__Problem details__
Repeat word for word the stretch of the film review below from "Mad, Sad & Bad Review" through "retreat to a joke.".

__Text passage__
========
A dysfunctional family falls apart in Avie Luthra's comedy drama starring Meera Syal

Director:

Mad, Sad & Bad Review

Our rating:
Rating: 1.0 Stars
(1.0)

A dysfunctional family falls apart in Avie Luthra's comedy drama starring Meera Syal

In her entertaining anthropology-lite book 'Watching The English', Kate Fox devotes a chapter to English humour, concluding that it's not so much that we're funnier than other nations but that we use humour as a way of coping with our profound social awkwardness. Whenever a conversation threatens to become serious or difficult, we can always retreat to a joke.

The dispiritingly awful Mad, Sad & Bad uses comedy like this - as a means of not saying anything. Its broad strokes raise the occasional smile, but that's not the point - the point is apparently to get through a film dealing with break-ups, suicide, depression, psychiatry and family ties without rousing the merest flicker of a real emotion. The clunking script feels at times like a bad first draft - in some scenes, lines of dialogue are pointlessly repeated as characters ask to be told something that someone has already said; in others, ashen cliches are rolled out as if they were revelations. The actors can't do much with what they've been given, and all the performances are either wooden or overplayed.
========
__Supplied information__

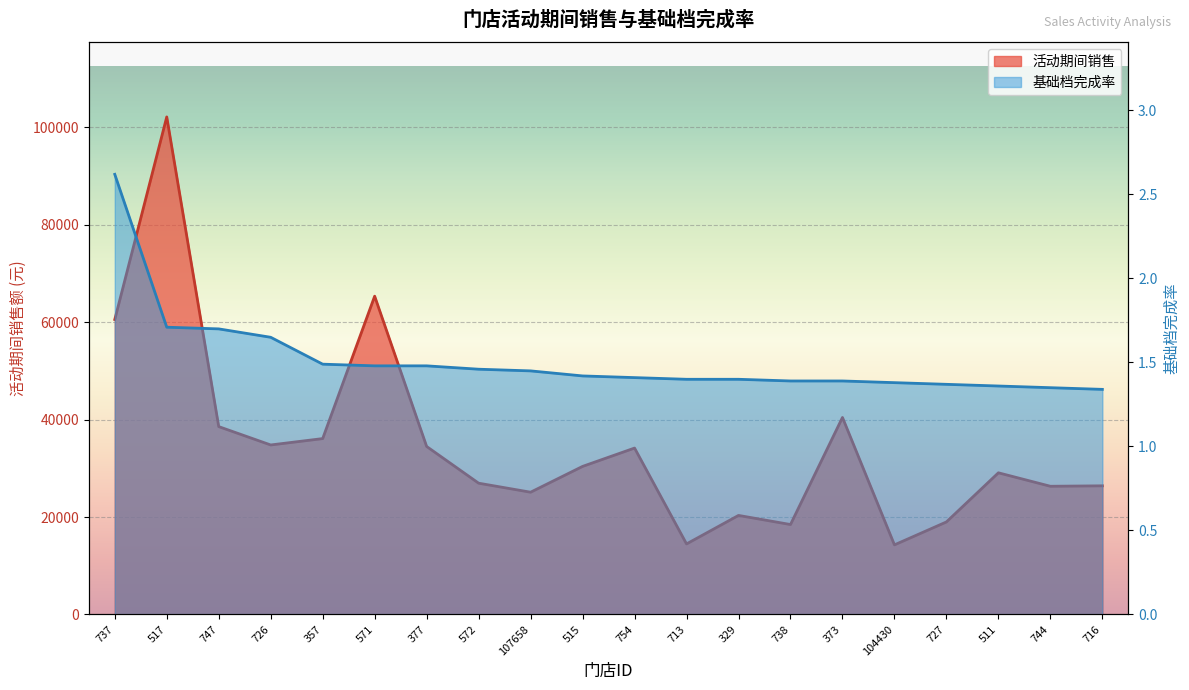

Rank the series by their maximum value, from lowest to highest.

基础档完成率, 活动期间销售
========
__Output of the exercise__
Mad, Sad & Bad Review

Our rating:
Rating: 1.0 Stars
(1.0)

A dysfunctional family falls apart in Avie Luthra's comedy drama starring Meera Syal

In her entertaining anthropology-lite book 'Watching The English', Kate Fox devotes a chapter to English humour, concluding that it's not so much that we're funnier than other nations but that we use humour as a way of coping with our profound social awkwardness. Whenever a conversation threatens to become serious or difficult, we can always retreat to a joke.